[DIRECTIONS] Return every line of text in the data below as a JSON array of strings, one string per line, with blank lines omitted. Exclude the picture placeholders from the array.

########

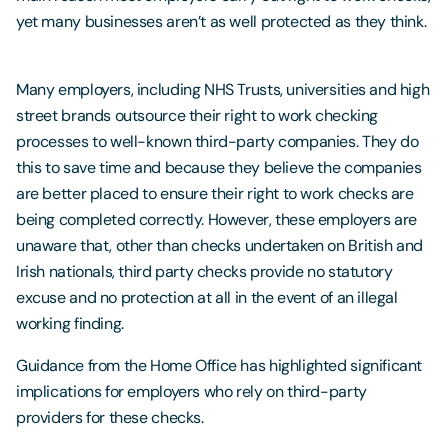
yet many businesses aren’t as well protected as they think.
Many employers, including NHS Trusts, universities and high
street brands outsource their right to work checking
processes to well-known third-party companies. They do
this to save time and because they believe the companies
are better placed to ensure their right to work checks are
being completed correctly. However, these employers are
unaware that, other than checks undertaken on British and
Irish nationals, third party checks provide no statutory
excuse and no protection at all in the event of an illegal
working finding.
Guidance from the Home Office has highlighted significant
implications for employers who rely on third-party
providers for these checks.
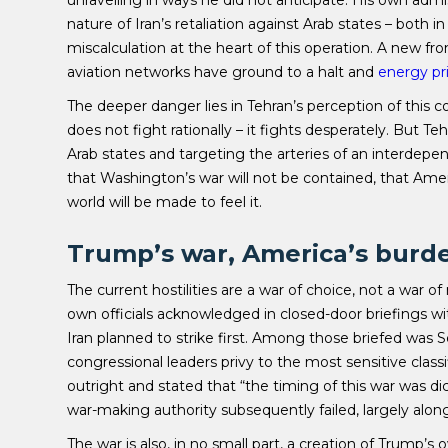
unravelling in ways he did not anticipate. His own admis
nature of Iran’s retaliation against Arab states – both 
miscalculation at the heart of this operation. A new f
aviation networks have ground to a halt and
energy pr
The deeper danger lies in Tehran’s perception of this con
does not fight rationally – it fights desperately. But T
Arab states and targeting the arteries of an interdepe
that Washington’s war will not be contained, that Ameri
world will be made to feel it.
Trump’s war, America’s burd
The current hostilities are a war of choice, not a war o
own officials acknowledged in closed-door briefings wi
Iran planned to strike first. Among those briefed was 
congressional leaders privy to the most sensitive class
outright and stated that “the timing of this war was d
war-making authority subsequently failed, largely alon
The war is also, in no small part, a creation of Trump’s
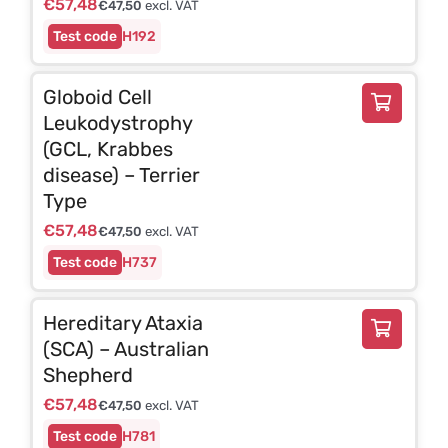
€
57,48
€
47,50
excl. VAT
H192
Globoid Cell
Leukodystrophy
(GCL, Krabbes
disease) – Terrier
Type
€
57,48
€
47,50
excl. VAT
H737
Hereditary Ataxia
(SCA) – Australian
Shepherd
€
57,48
€
47,50
excl. VAT
H781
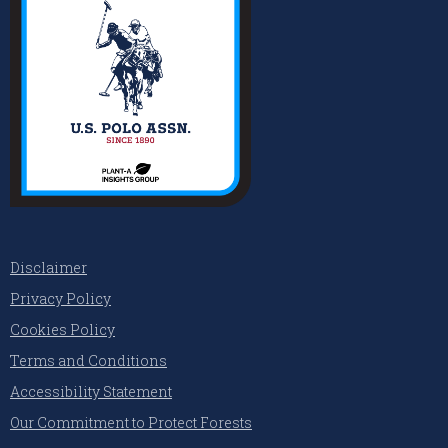
Disclaimer
Privacy Policy
Cookies Policy
Terms and Conditions
Accessibility Statement
Our Commitment to Protect Forests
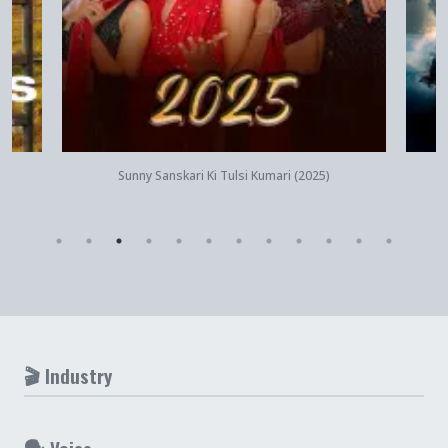
Quick View
Sunny Sanskari Ki Tulsi Kumari (2025)
🎬 Industry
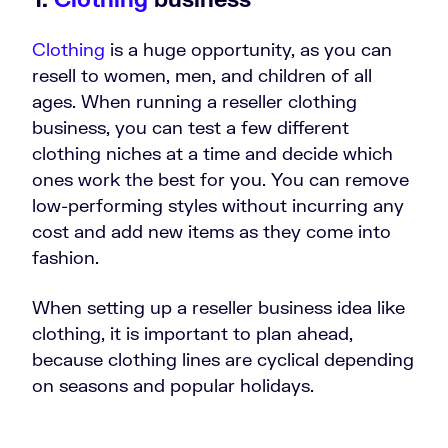
Clothing
is a huge opportunity, as you can
resell to women, men, and children of all
ages. When running a reseller clothing
business, you can test a few different
clothing niches at a time and decide which
ones work the best for you. You can remove
low-performing styles without incurring any
cost and add new items as they come into
fashion.
When setting up a reseller business idea like
clothing, it is important to plan ahead,
because clothing lines are cyclical depending
on seasons and popular holidays.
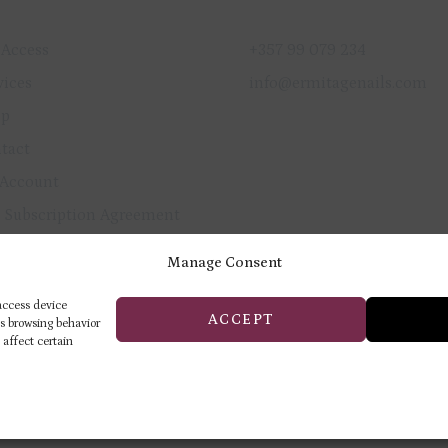
ICK LINKS
GET IN TOUCH
 Access
+357 99 079 234
vices
info@ermitagenails.com
op
tact
Account
 Subscription Agreement
vacy Policy
Manage Consent
und & Cancellation Policy
 access device
ACCEPT
as browsing behavior
 affect certain
ERMITAGE TRAINING & BEAUTY
CENTER
Privacy Policy
Returns & Refund Pol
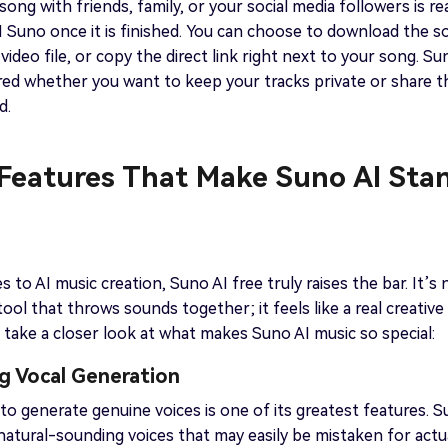
ong with friends, family, or your social media followers is rea
I Suno once it is finished. You can choose to download the s
video file, or copy the direct link right next to your song. Su
red whether you want to keep your tracks private or share 
d.
 Features That Make Suno AI Sta
 to AI music creation, Suno AI free truly raises the bar. It’s 
tool that throws sounds together; it feels like a real creative
s take a closer look at what makes Suno AI music so special:
g Vocal Generation
y to generate genuine voices is one of its greatest features. 
natural-sounding voices that may easily be mistaken for actu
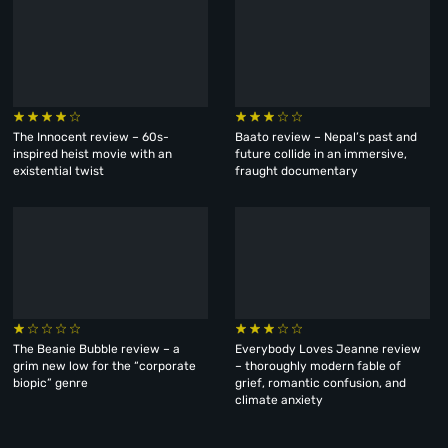
The Innocent review – 60s-
Baato review – Nepal’s past and
inspired heist movie with an
future collide in an immersive,
existential twist
fraught documentary
The Beanie Bubble review – a
Everybody Loves Jeanne review
grim new low for the “corporate
– thoroughly modern fable of
biopic” genre
grief, romantic confusion, and
climate anxiety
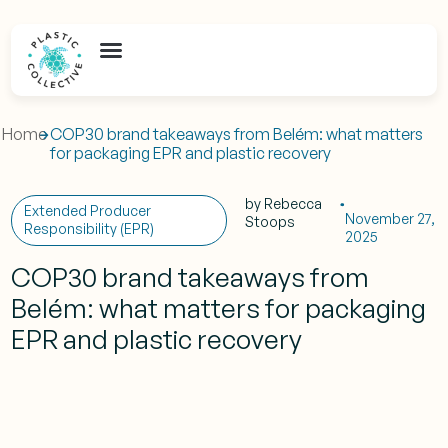
Home
COP30 brand takeaways from Belém: what matters
for packaging EPR and plastic recovery
by
Rebecca
Extended Producer
November 27,
Stoops
Responsibility (EPR)
2025
COP30 brand takeaways from
Belém: what matters for packaging
EPR and plastic recovery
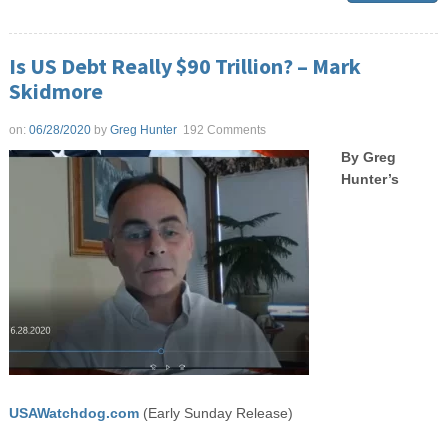
Is US Debt Really $90 Trillion? – Mark
Skidmore
on:
06/28/2020
by
Greg Hunter
192 Comments
By Greg
Hunter’s
USAWatchdog.com
(Early Sunday Release)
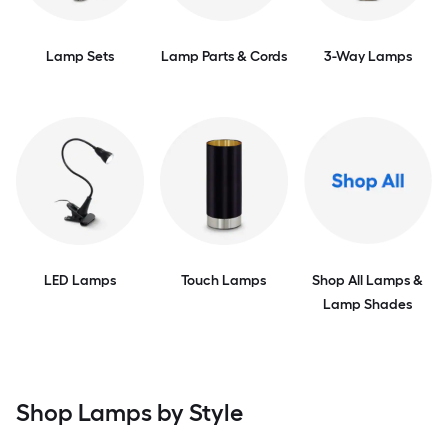
Lamp Sets
Lamp Parts & Cords
3-Way Lamps
LED Lamps
Touch Lamps
Shop All Lamps &
Lamp Shades
Shop Lamps by Style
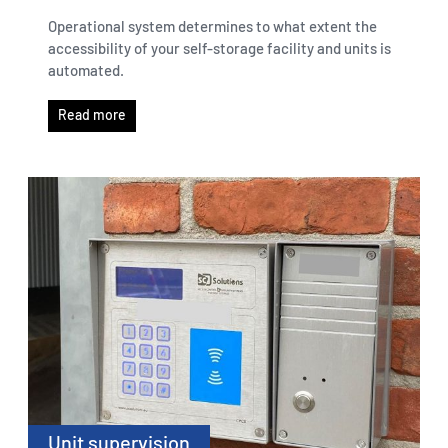
Operational system determines to what extent the
accessibility of your self-storage facility and units is
automated.
Read more
Unit supervision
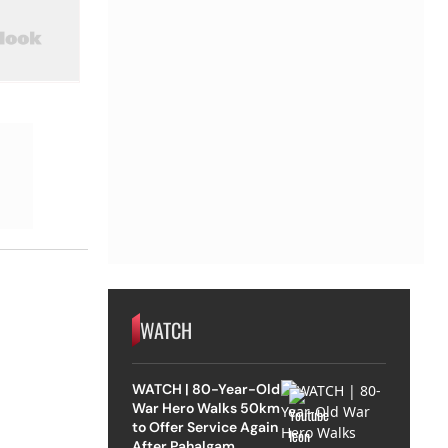
WATCH
WATCH | 80-Year-Old
War Hero Walks 50km
to Offer Service Again
After Pahalgam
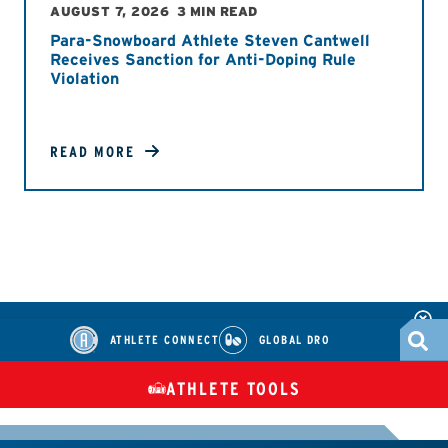
AUGUST 7, 2026
3 MIN READ
Para-Snowboard Athlete Steven Cantwell
Receives Sanction for Anti-Doping Rule
Violation
READ MORE
ATHLETE CONNECT
GLOBAL DRO
ATHLETE TOOLS
DIETARY
CHECK MEDICATIONS
TUES
SUPPLEMENTS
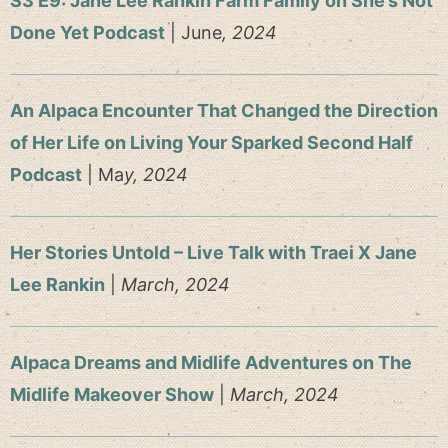
S3 E9: Jane Lee Rankin Farm Family on She’s Not
Done Yet Podcast
| June
, 2024
An Alpaca Encounter That Changed the Direction
of Her Life on Living Your Sparked Second Half
Podcast
| Ma
y, 2024
Her Stories Untold – Live Talk with Traei X Jane
Lee Rankin
|
March, 2024
Alpaca Dreams and Midlife Adventures on The
Midlife Makeover Show
|
March, 2024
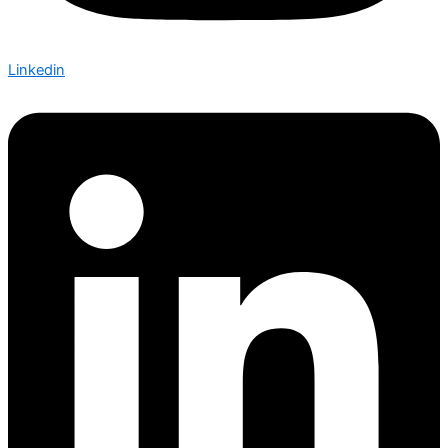
Linkedin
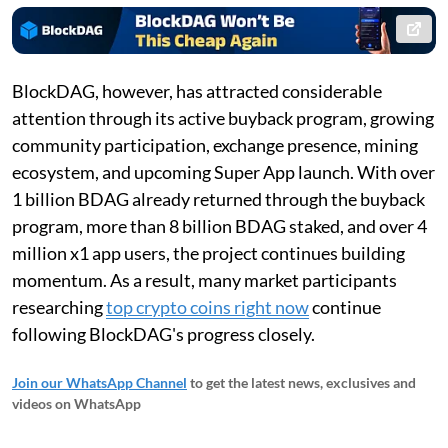
BlockDAG, however, has attracted considerable
attention through its active buyback program, growing
community participation, exchange presence, mining
ecosystem, and upcoming Super App launch. With over
1 billion BDAG already returned through the buyback
program, more than 8 billion BDAG staked, and over 4
million x1 app users, the project continues building
momentum. As a result, many market participants
researching
top crypto coins right now
continue
following BlockDAG's progress closely.
Join our WhatsApp Channel
to get the latest news, exclusives and
videos on WhatsApp
_____________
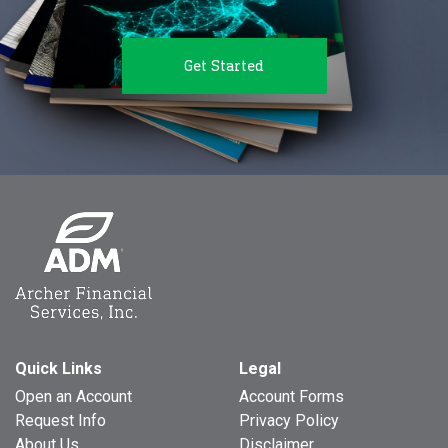
Get Started
Quick Links
Legal
Open an Account
Account Forms
Request Info
Privacy Policy
About Us
Disclaimer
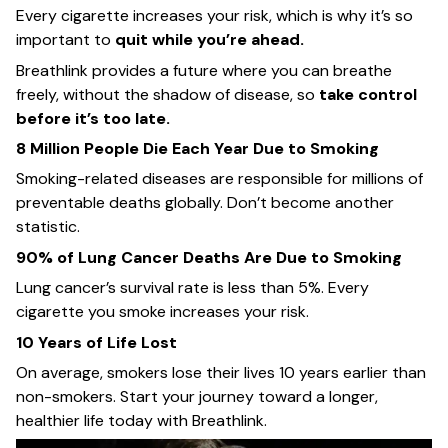
Every cigarette increases your risk, which is why it’s so
important to
quit while you’re ahead.
Breathlink provides a future where you can breathe
freely, without the shadow of disease, so
take control
before it’s too late.
8 Million People Die Each Year Due to Smoking
Smoking-related diseases are responsible for millions of
preventable deaths globally. Don’t become another
statistic.
90% of Lung Cancer Deaths Are Due to Smoking
Lung cancer’s survival rate is less than 5%. Every
cigarette you smoke increases your risk.
10 Years of Life Lost
On average, smokers lose their lives 10 years earlier than
non-smokers. Start your journey toward a longer,
healthier life today with Breathlink.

########

[OUTPUT BELOW]
[
  "yet many businesses aren’t as well protected as they think.",
  "Many employers, including NHS Trusts, universities and high",
  "street brands outsource their right to work checking",
  "processes to well-known third-party companies. They do",
  "this to save time and because they believe the companies",
  "are better placed to ensure their right to work checks are",
  "being completed correctly. However, these employers are",
  "unaware that, other than checks undertaken on British and",
  "Irish nationals, third party checks provide no statutory",
  "excuse and no protection at all in the event of an illegal",
  "working finding.",
  "Guidance from the Home Office has highlighted significant",
  "implications for employers who rely on third-party",
  "providers for these checks.",
  "unravelling in ways he did not anticipate. His own admis",
  "nature of Iran’s retaliation against Arab states – both ",
  "miscalculation at the heart of this operation. A new f",
  "aviation networks have ground to a halt and",
  "energy pr",
  "The deeper danger lies in Tehran’s perception of this con",
  "does not fight rationally – it fights desperately. But T",
  "Arab states and targeting the arteries of an interdepe",
  "that Washington’s war will not be contained, that Ameri",
  "world will be made to feel it.",
  "Trump’s war, America’s burd",
  "The current hostilities are a war of choice, not a war o",
  "own officials acknowledged in closed-door briefings wi",
  "Iran planned to strike first. Among those briefed was ",
  "congressional leaders privy to the most sensitive class",
  "outright and stated that “the timing of this war was d",
  "war-making authority subsequently failed, largely alon",
  "The war is also, in no small part, a creation of Trump’s",
  "€",
  "57,48",
  "€",
  "47,50",
  "excl. VAT",
  "H192",
  "Globoid Cell",
  "Leukodystrophy",
  "(GCL, Krabbes",
  "disease) – Terrier",
  "Type",
  "€",
  "57,48",
  "€",
  "47,50",
  "excl. VAT",
  "H737",
  "Hereditary Ataxia",
  "(SCA) – Australian",
  "Shepherd",
  "€",
  "57,48",
  "€",
  "47,50",
  "excl. VAT",
  "H781",
  "Disclaimer",
  "Privacy Policy",
  "Cookies Policy",
  "Terms and Conditions",
  "Accessibility Statement",
  "Our Commitment to Protect Forests",
  "Quick View",
  "Sunny Sanskari Ki Tulsi Kumari (2025)",
  "🎬 Industry",
  "Clothing",
  "is a huge opportunity, as you can",
  "resell to women, men, and children of all",
  "ages. When running a reseller clothing",
  "business, you can test a few different",
  "clothing niches at a time and decide which",
  "ones work the best for you. You can remove",
  "low-performing styles without incurring any",
  "cost and add new items as they come into",
  "fashion.",
  "When setting up a reseller business idea like",
  "clothing, it is important to plan ahead,",
  "because clothing lines are cyclical depending",
  "on seasons and popular holidays.",
  "ICK LINKS",
  "GET IN TOUCH",
  " Access",
  "+357 99 079 234",
  "vices",
  "info@ermitagenails.com",
  "op",
  "tact",
  "Account",
  " Subscription Agreement",
  "vacy Policy",
  "Manage Consent",
  "und & Cancellation Policy",
  " access device",
  "ACCEPT",
  "as browsing behavior",
  " affect certain",
  "ERMITAGE TRAINING & BEAUTY",
  "CENTER",
  "Privacy Policy",
  "Returns & Refund Pol",
  "ong with friends, family, or your social media followers is rea",
  "I Suno once it is finished. You can choose to download the s",
  "video file, or copy the direct link right next to your song. Su",
  "red whether you want to keep your tracks private or share ",
  "d.",
  " Features That Make Suno AI Sta",
  " to AI music creation, Suno AI free truly raises the bar. It’s ",
  "tool that throws sounds together; it feels like a real creative",
  "s take a closer look at what makes Suno AI music so special:",
  "g Vocal Generation",
  "y to generate genuine voices is one of its greatest features. ",
  "natural-sounding voices that may easily be mistaken for actu",
  "The Innocent review – 60s-",
  "Baato review – Nepal’s past and",
  "inspired heist movie with an",
  "future collide in an immersive,",
  "existential twist",
  "fraught documentary",
  "The Beanie Bubble review – a",
  "Everybody Loves Jeanne review",
  "grim new low for the “corporate",
  "– thoroughly modern fable of",
  "biopic” genre",
  "grief, romantic confusion, and",
  "climate anxiety",
  "Home",
  "COP30 brand takeaways from Belém: what matters",
  "for packaging EPR and plastic recovery",
  "by",
  "Rebecca",
  "Extended Producer",
  "November 27,",
  "Stoops",
  "Responsibility (EPR)",
  "2025",
  "COP30 brand takeaways from",
  "Belém: what matters for packaging",
  "EPR and plastic recovery",
  "Is US Debt Really $90 Trillion? – Mark",
  "Skidmore",
  "on:",
  "06/28/2020",
  "by",
  "Greg Hunter",
  "192 Comments",
  "By Greg",
  "Hunter’s",
  "USAWatchdog.com",
  "(Early Sunday Release)",
  "Lamp Sets",
  "Lamp Parts & Cords",
  "3-Way Lamps",
  "LED Lamps",
  "Touch Lamps",
  "Shop All Lamps &",
  "Lamp Shades",
  "Shop Lamps by Style",
  "Operational system determines to what extent the",
  "accessibility of your self-storage facility and units is",
  "automated.",
  "Read more",
  "Unit supervision",
  "WATCH",
  "WATCH | 80-Year-Old",
  "War Hero Walks 50km",
  "to Offer Service Again",
  "After Pahalgam",
  "AUGUST 7, 2026",
  "3 MIN READ",
  "Para-Snowboard Athlete Steven Cantwell",
  "Receives Sanction for Anti-Doping Rule",
  "Violation",
  "READ MORE",
  "ATHLETE CONNECT",
  "GLOBAL DRO",
  "ATHLETE TOOLS",
  "DIETARY",
  "CHECK MEDICATIONS",
  "TUES",
  "SUPPLEMENTS",
  "S3 E9: Jane Lee Rankin Farm Family on She’s Not",
  "Done Yet Podcast",
  "| June",
  ", 2024",
  "An Alpaca Encounter That Changed the Direction",
  "of Her Life on Living Your Sparked Second Half",
  "Podcast",
  "| Ma",
  "y, 2024",
  "Her Stories Untold – Live Talk with Traei X Jane",
  "Lee Rankin",
  "|",
  "March, 2024",
  "Alpaca Dreams and Midlife Adventures on The",
  "Midlife Makeover Show",
  "|",
  "March, 2024",
  "Linkedin",
  "BlockDAG, however, has attracted considerable",
  "attention through its active buyback program, growing",
  "community participation, exchange presence, mining",
  "ecosystem, and upcoming Super App launch. With over",
  "1 billion BDAG already returned through the buyback",
  "program, more than 8 billion BDAG staked, and over 4",
  "million x1 app users, the project continues building",
  "momentum. As a result, many market participants",
  "researching",
  "top crypto coins right now",
  "continue",
  "following BlockDAG's progress closely.",
  "Join our WhatsApp Channel",
  "to get the latest news, exclusives and",
  "videos on WhatsApp",
  "_____________",
  "Get Started",
  "Quick Links",
  "Legal",
  "Open an Account",
  "Account Forms",
  "Request Info",
  "Privacy Policy",
  "About Us",
  "Disclaimer",
  "Every cigarette increases your risk, which is why it’s so",
  "important to",
  "quit while you’re ahead.",
  "Breathlink provides a future where you can breathe",
  "freely, without the shadow of disease, so",
  "take control",
  "before it’s too late.",
  "8 Million People Die Each Year Due to Smoking",
  "Smoking-related diseases are responsible for millions of",
  "preventable deaths globally. Don’t become another",
  "statistic.",
  "90% of Lung Cancer Deaths Are Due to Smoking",
  "Lung cancer’s survival rate is less than 5%. Every",
  "cigarette you smoke increases your risk.",
  "10 Years of Life Lost",
  "On average, smokers lose their lives 10 years earlier than",
  "non-smokers. Start your journey toward a longer,",
  "healthier life today with Breathlink."
]